The event sparked an outpouring of community support culminating in a eat-in organized by the Loudoun County chapter of the NAACP. Loudoun residents, county officials and Virginia Attorney General Mark Herring came to show unity and support.

“Their negative turned into an incredible positive,” Carter said.

NAACP President Phillip Thompson, Kelly Carter and Attorney General Mark Herring in Ashburn.

Herring, a former Leesburg representative on the Loudoun County Board of Supervisors and state senator, said he wanted to show support for Carter and amplify the NAACP’s statement that bigotry and intolerance have no place in Loudoun.

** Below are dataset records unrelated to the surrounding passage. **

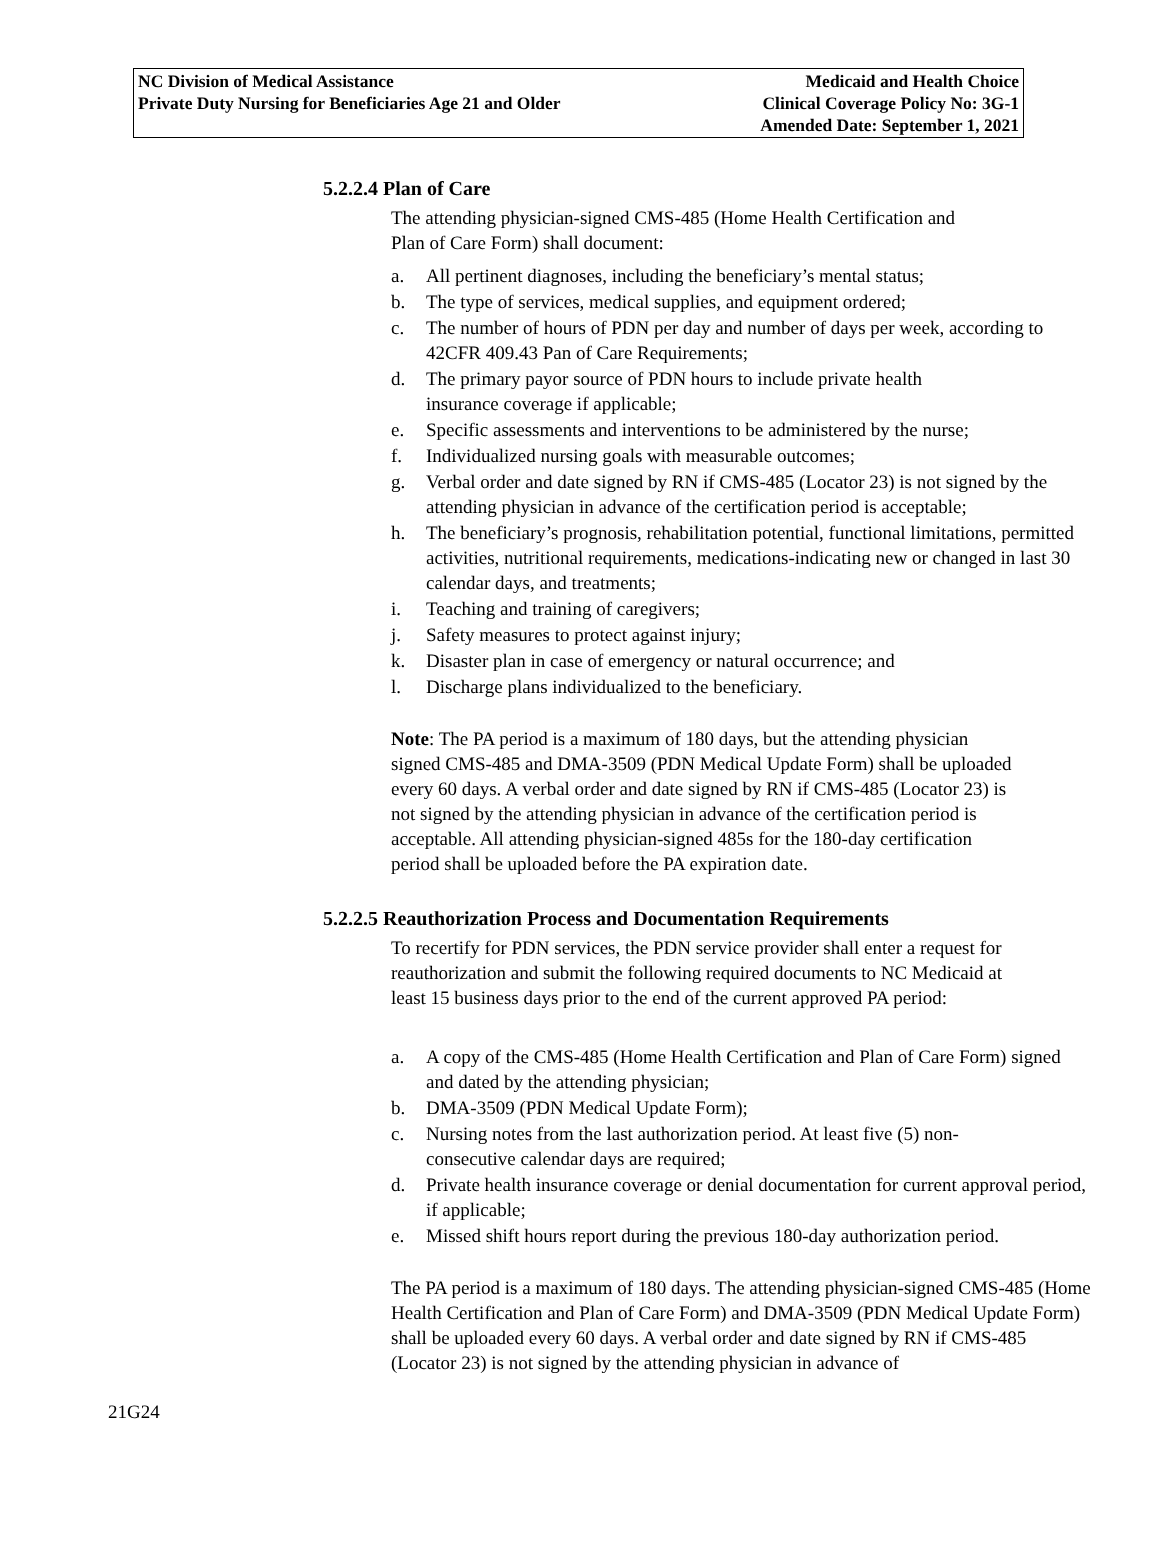NC Division of Medical Assistance
Private Duty Nursing for Beneficiaries Age 21 and Older
Medicaid and Health Choice
Clinical Coverage Policy No: 3G-1
Amended Date: September 1, 2021
5.2.2.4 Plan of Care
The attending physician-signed CMS-485 (Home Health Certification and
Plan of Care Form) shall document:
a. All pertinent diagnoses, including the beneficiary’s mental status;
b. The type of services, medical supplies, and equipment ordered;
c. The number of hours of PDN per day and number of days per week, according to 42CFR 409.43 Pan of Care Requirements;
d. The primary payor source of PDN hours to include private health
insurance coverage if applicable;
e. Specific assessments and interventions to be administered by the nurse;
f. Individualized nursing goals with measurable outcomes;
g. Verbal order and date signed by RN if CMS-485 (Locator 23) is not signed by the attending physician in advance of the certification period is acceptable;
h. The beneficiary’s prognosis, rehabilitation potential, functional limitations, permitted activities, nutritional requirements, medications-indicating new or changed in last 30 calendar days, and treatments;
i. Teaching and training of caregivers;
j. Safety measures to protect against injury;
k. Disaster plan in case of emergency or natural occurrence; and
l. Discharge plans individualized to the beneficiary.
Note: The PA period is a maximum of 180 days, but the attending physician signed CMS-485 and DMA-3509 (PDN Medical Update Form) shall be uploaded every 60 days. A verbal order and date signed by RN if CMS-485 (Locator 23) is not signed by the attending physician in advance of the certification period is acceptable. All attending physician-signed 485s for the 180-day certification period shall be uploaded before the PA expiration date.
5.2.2.5 Reauthorization Process and Documentation Requirements
To recertify for PDN services, the PDN service provider shall enter a request for reauthorization and submit the following required documents to NC Medicaid at least 15 business days prior to the end of the current approved PA period:
a. A copy of the CMS-485 (Home Health Certification and Plan of Care Form) signed and dated by the attending physician;
b. DMA-3509 (PDN Medical Update Form);
c. Nursing notes from the last authorization period. At least five (5) non-
consecutive calendar days are required;
d. Private health insurance coverage or denial documentation for current approval period, if applicable;
e. Missed shift hours report during the previous 180-day authorization period.
The PA period is a maximum of 180 days. The attending physician-signed CMS-485 (Home Health Certification and Plan of Care Form) and DMA-3509 (PDN Medical Update Form) shall be uploaded every 60 days. A verbal order and date signed by RN if CMS-485 (Locator 23) is not signed by the attending physician in advance of
21G24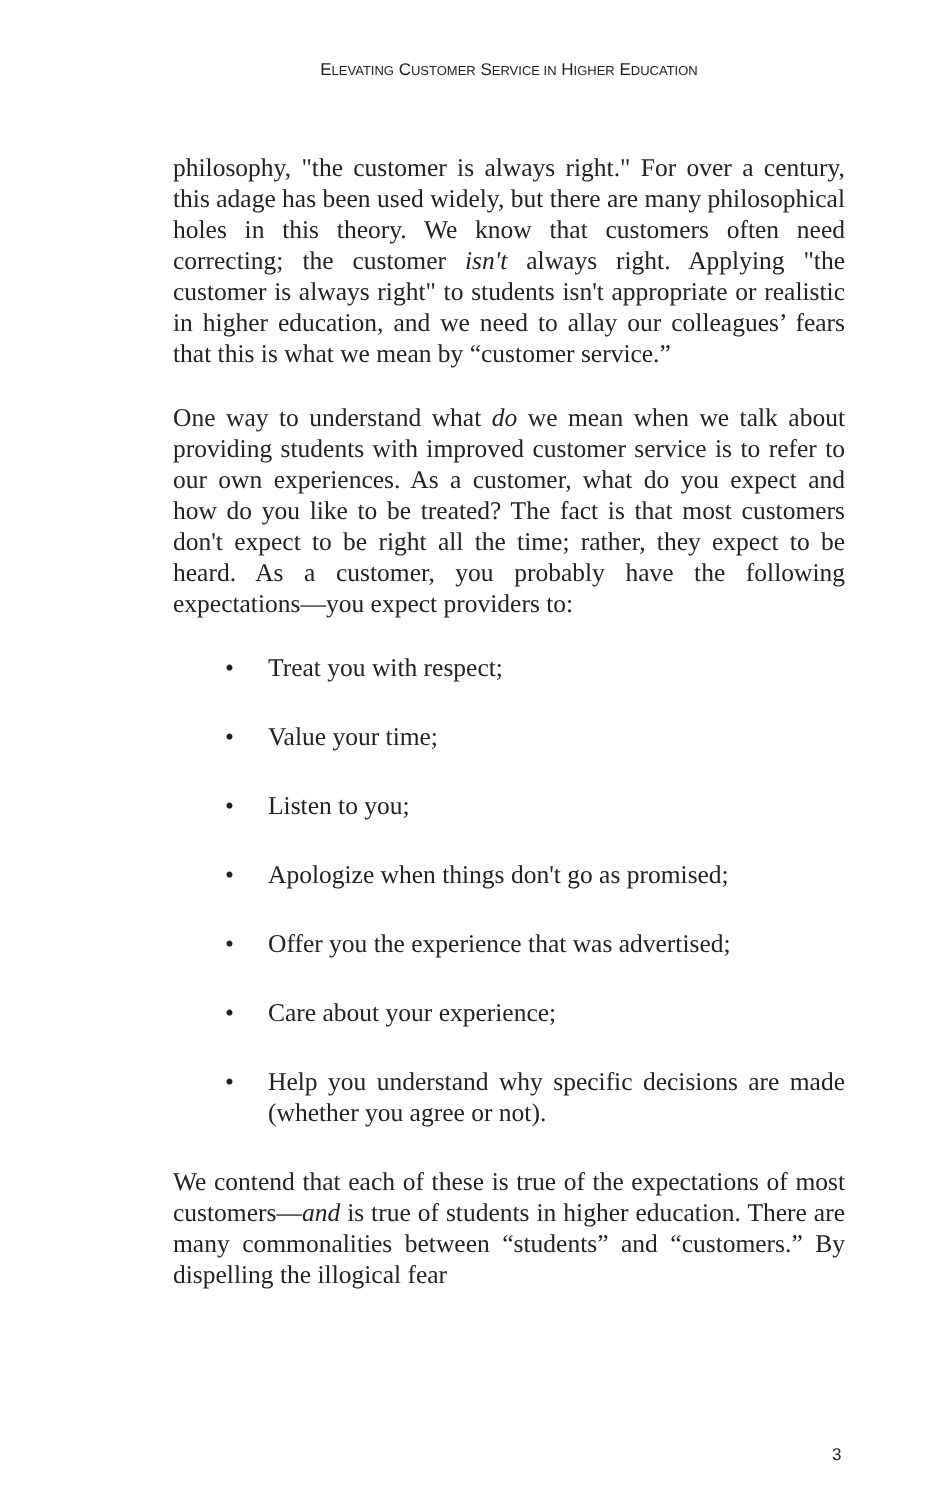ELEVATING CUSTOMER SERVICE IN HIGHER EDUCATION
philosophy, "the customer is always right." For over a century, this adage has been used widely, but there are many philosophical holes in this theory. We know that customers often need correcting; the customer isn't always right. Applying "the customer is always right" to students isn't appropriate or realistic in higher education, and we need to allay our colleagues’ fears that this is what we mean by “customer service.”
One way to understand what do we mean when we talk about providing students with improved customer service is to refer to our own experiences. As a customer, what do you expect and how do you like to be treated? The fact is that most customers don't expect to be right all the time; rather, they expect to be heard. As a customer, you probably have the following expectations—you expect providers to:
• Treat you with respect;
• Value your time;
• Listen to you;
• Apologize when things don't go as promised;
• Offer you the experience that was advertised;
• Care about your experience;
• Help you understand why specific decisions are made (whether you agree or not).
We contend that each of these is true of the expectations of most customers—and is true of students in higher education. There are many commonalities between “students” and “customers.” By dispelling the illogical fear
3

“When something like this happens, it’s really important for the community to come together and show support for the people who were hurt by it and to make a clear and strong statement that we are an open and welcoming and inclusive county,” Herring said.

Hate crimes have increased by 6 percent nationally and over 20 percent in Virginia, Herring said. He said his office is working to do more against bigotry like racism and anti-Semitism, which has also increased nationally. Herring said his office asked the legislature for more tools to help him prosecute hate crimes.

“We have been able count on the Justice Department and the Civil Rights Division to vigorously enforce our anti-discrimination laws and prosecute hate crimes and protect us when that happens,” Herring said. “Because of how the campaign went and how coarse the rhetoric was and actually confirmed by the beginning of the administration, I no longer have confidence that we can count on the Civil Rights Division and the Department of Justice to do that.”

Kelly Carter received this note on her receipt the afternoon of Jan. 7.

The bill that would have given Herring’s office more authority to prosecute hate crimes was defeated largely on party lines, Herring said. In the meantime, his office has set up to .help marginalized communities see what laws protect them, how to report a hate crime and connect them with resources.

Loudoun NAACP President Phillip Thompson said the eat-in will hopefully show Carter and Anita’s that people from all over the county support her and the restaurant.

“When I heard what happened to Ms. Carter, I thought, ‘This doesn’t reflect Loudoun County,'” Thompson said. “The people of Loudoun County are fair, conscious-minded people. This is a good place to live.”

Carter said the couple who left the note were not regulars and were not rude to her. She’s also said she’d be happy to serve them again.

“I’m not brought up to hate. Everyone is equal,” Carter said.